Steenhuisen on ‘becoming’ DA leader: ‘I’ll keep Zille in her lane’

Steenhuisen is quickly climbing the ranks of the official opposition.

Steenhuisen DA Zille

Image via Twitter: John Steenhuisen MP

DA parliamentary leader John Steenhuisen has announced that he intends becoming DA leader in place of Mmusi Maimane, who has resigned.

Steenhuisen made the announcement during a speech to the Cape Town Press Club at Kelvin Grove in Newlands, the DA liberal heartland.

He will avail himself to become the interim leader of the DA when the party’s federal council meets to elect the interim leader on 17 November, and the leader proper when the DA federal congress meets in April.

Steenhuisen on Zille: “I will point the yellow lines out to her”

Regarding his relationship with the party’s powerful chairperson of the DA federal executive, Helen Zille, Steenhuisen said he has agreed and differed with her very strongly over the years. “One of the things we differed about was her tweets on colonialism. Twitter was definitely not the platform to raise the issue.

“Helen Zille won an election to fill that position – she did not appoint herself. She has promised to stay in her lane, and if she doesn’t, I will point the yellow lines out to her,” Steenhuisen undertook.

Steenhuisen admitted that the last few months have been tumultuous for the DA and that it has been a setback. But he stated that reports of the DA’s death are greatly exaggerated.

He said that the DA must focus on values and principles, not personalities. Voters must know what the DA is, what the DA is about and what the DA is fighting for – steel, not jelly.

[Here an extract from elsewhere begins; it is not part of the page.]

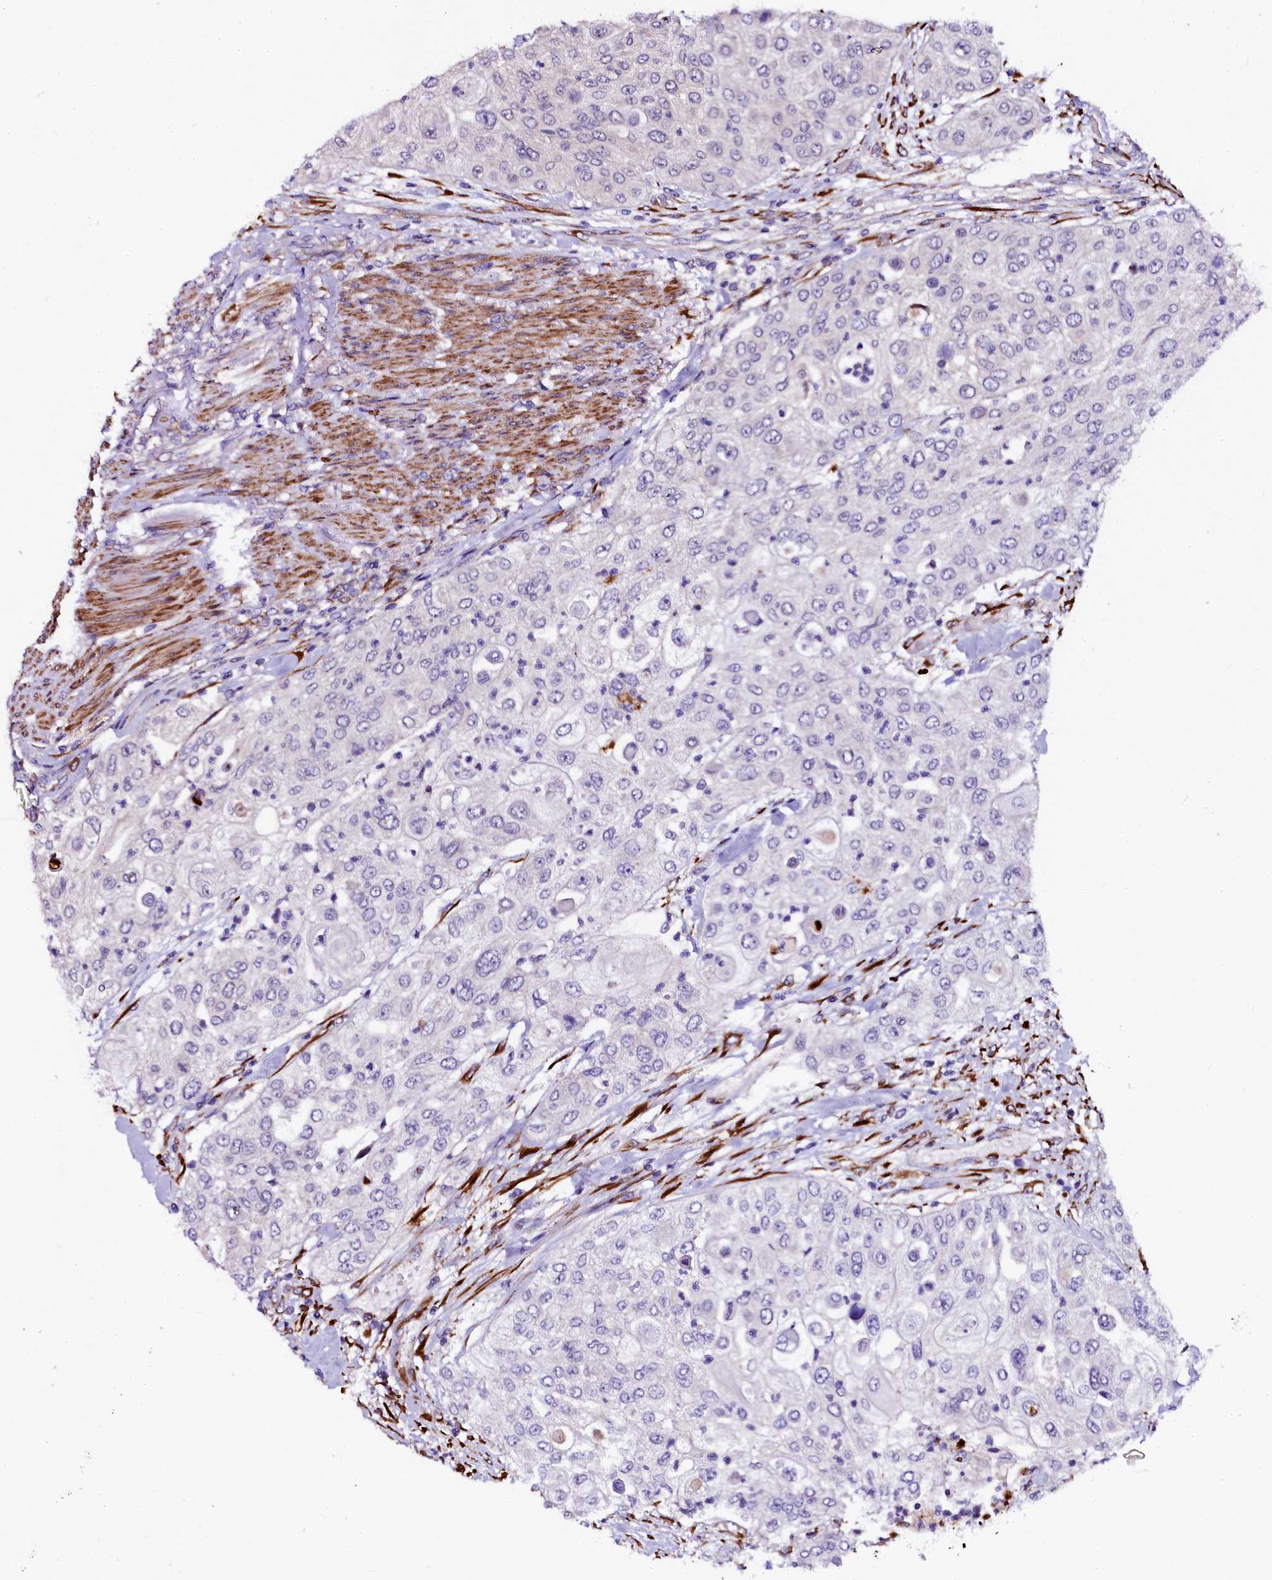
{"staining": {"intensity": "negative", "quantity": "none", "location": "none"}, "tissue": "urothelial cancer", "cell_type": "Tumor cells", "image_type": "cancer", "snomed": [{"axis": "morphology", "description": "Urothelial carcinoma, High grade"}, {"axis": "topography", "description": "Urinary bladder"}], "caption": "An image of high-grade urothelial carcinoma stained for a protein reveals no brown staining in tumor cells.", "gene": "N4BP1", "patient": {"sex": "female", "age": 79}}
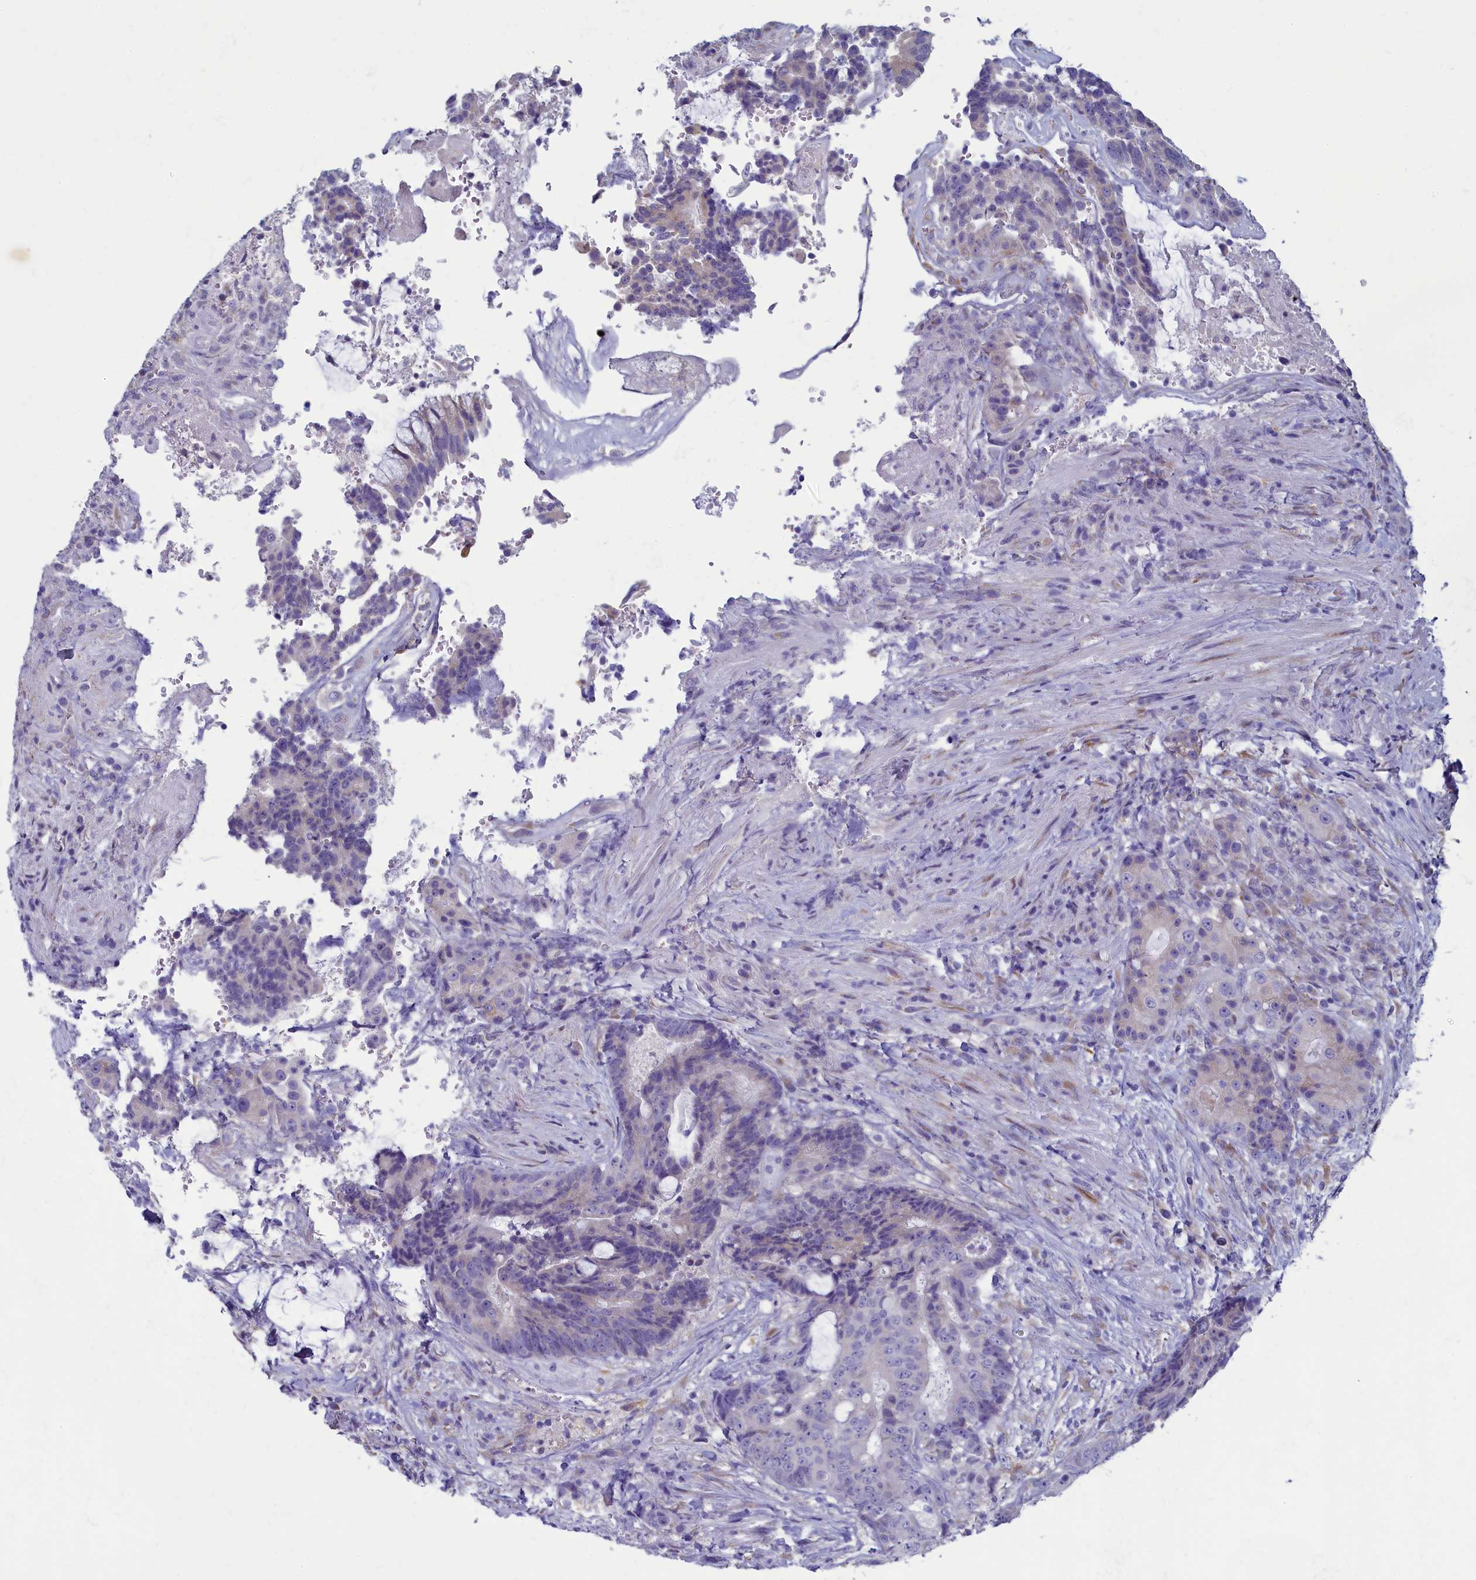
{"staining": {"intensity": "weak", "quantity": "<25%", "location": "cytoplasmic/membranous"}, "tissue": "colorectal cancer", "cell_type": "Tumor cells", "image_type": "cancer", "snomed": [{"axis": "morphology", "description": "Adenocarcinoma, NOS"}, {"axis": "topography", "description": "Rectum"}], "caption": "The image reveals no significant staining in tumor cells of colorectal adenocarcinoma.", "gene": "SKA3", "patient": {"sex": "male", "age": 69}}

Three rules for the DA going forward

In this regard, Steenhuisen said there were three traps to avoid. The DA must not lurch to the right in the belief that it must recapture conservative supporters. Neither must it lurch to the left and become ANC-lite. Lastly it must not do nothing and behave as if it is business as usual, because the political landscape is shifting and the Left is gaining traction.

According to Steenhuisen, the DA must be a fortress of non-racialism, compassion and reconciliation which respects diversity and will fight as hard for Afrikaans tuition at Stellenbosch as it will for Zulu mother tongue education. Group identity must be voluntary and should not translate into groupthink.

He stands for an enterprise economy with equal input rather than the ideal of equal outcome, excellent education and an understanding of the South African desire for dignity.

Steenhuisen committed himself to the liberal ideal, saying that ability and need must be the measure of disadvantage – not race.  The liberal ideal, according to Steenhuisen, thrives on contestation such as freedom of the press and freedom of speech.

Furthermore, liberalism must be dynamic in adapting to changed circumstances, it must distrust concentrations of power and it must focus on respect for the individual.

If the DA stuck to such values, it would thrive, Steenhuisen says.